The latest Herald/Nielsen opinion poll has thrown up some interesting statistics, but following Wayne Swan’s mid-year budget review yesterday the government’s improved position could be short lived.
At almost any cost, the Gillard government is determined to deliver a budget surplus by 2012/13. In the process of attempting to show the Australian people it has credentials as an economic manager, the government runs the risk of cutting too deeply and in the process further offending unhappy voters.
It seems in Wayne Swan’s eyes good government begins and ends with economic management.
Despite the prime minister winning the head-to-head contest with Tony Abbott in all categories, the Nielsen poll says the Coalition would win an election if it was held tomorrow. Ms Gillard has a big lead over Tony Abbott as preferred prime minister. Her approval rating is higher than Mr Abbott’s and her disapproval rating is substantially lower than the Opposition leader’s, which now stands at 60 per cent of voters. These are worrying numbers for Mr Abbott.
His inability to earn the trust and respect of voters must be of concern for some within the Liberal ranks. Having a more popular leader might boost the Liberal Party’s position, but it is unlikely the only other viable contender – Malcolm Turnbull – could win the support he needs.
While Mr Turnbull is more generally respected and is a more popular personality, it is unlikely he could win the votes he needs to secure a leadership coup. The heavy hitters in his party see him as too moderate.
Mr Abbott and others repeatedly and correctly predict the next election will be close.
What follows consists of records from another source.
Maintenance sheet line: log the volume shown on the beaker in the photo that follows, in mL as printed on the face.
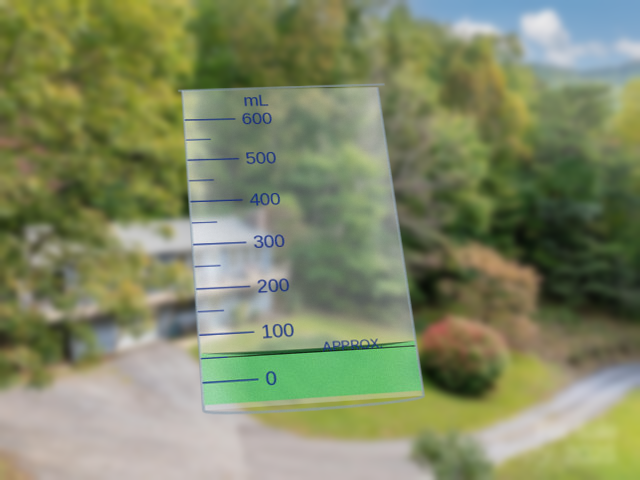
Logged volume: 50 mL
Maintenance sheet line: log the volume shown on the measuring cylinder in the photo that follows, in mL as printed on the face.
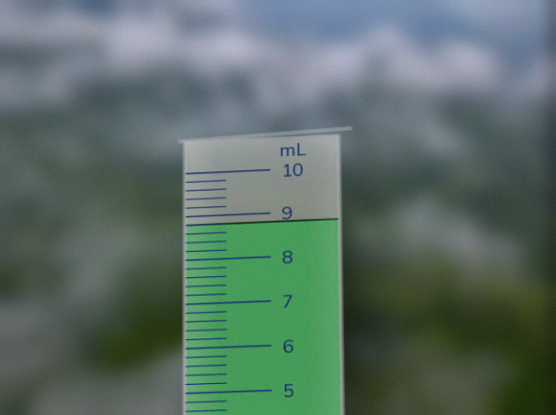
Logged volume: 8.8 mL
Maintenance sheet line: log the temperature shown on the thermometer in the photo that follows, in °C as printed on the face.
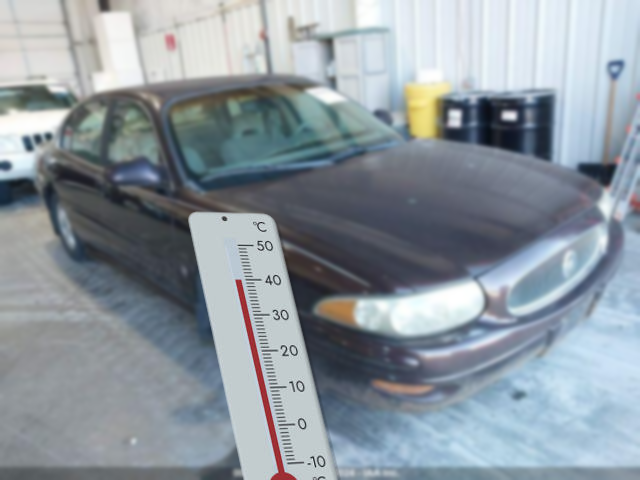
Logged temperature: 40 °C
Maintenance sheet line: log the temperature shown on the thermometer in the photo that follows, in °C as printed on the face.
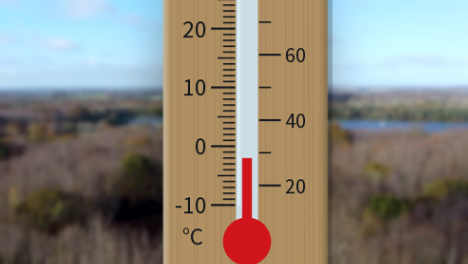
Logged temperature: -2 °C
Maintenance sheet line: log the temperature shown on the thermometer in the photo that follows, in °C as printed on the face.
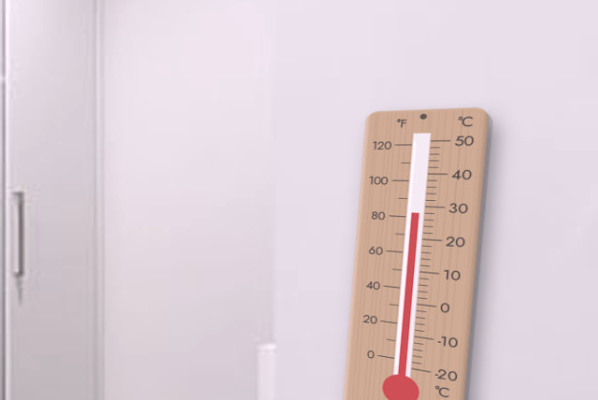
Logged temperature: 28 °C
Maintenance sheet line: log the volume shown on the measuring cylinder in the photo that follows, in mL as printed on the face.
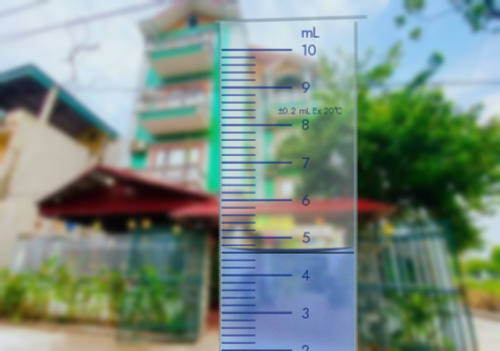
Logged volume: 4.6 mL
With 57 per cent of voters now saying they want the Gillard government to run its full term, up
from 48 per cent when the government announced the carbon tax, voters are likely to be more considered when polling day arrives.
And as for Mr Swan and his mid-year budget review, it is obvious the original surplus forecast was based on revenue forecasts which were too optimistic, a trap for any government in tough economic times.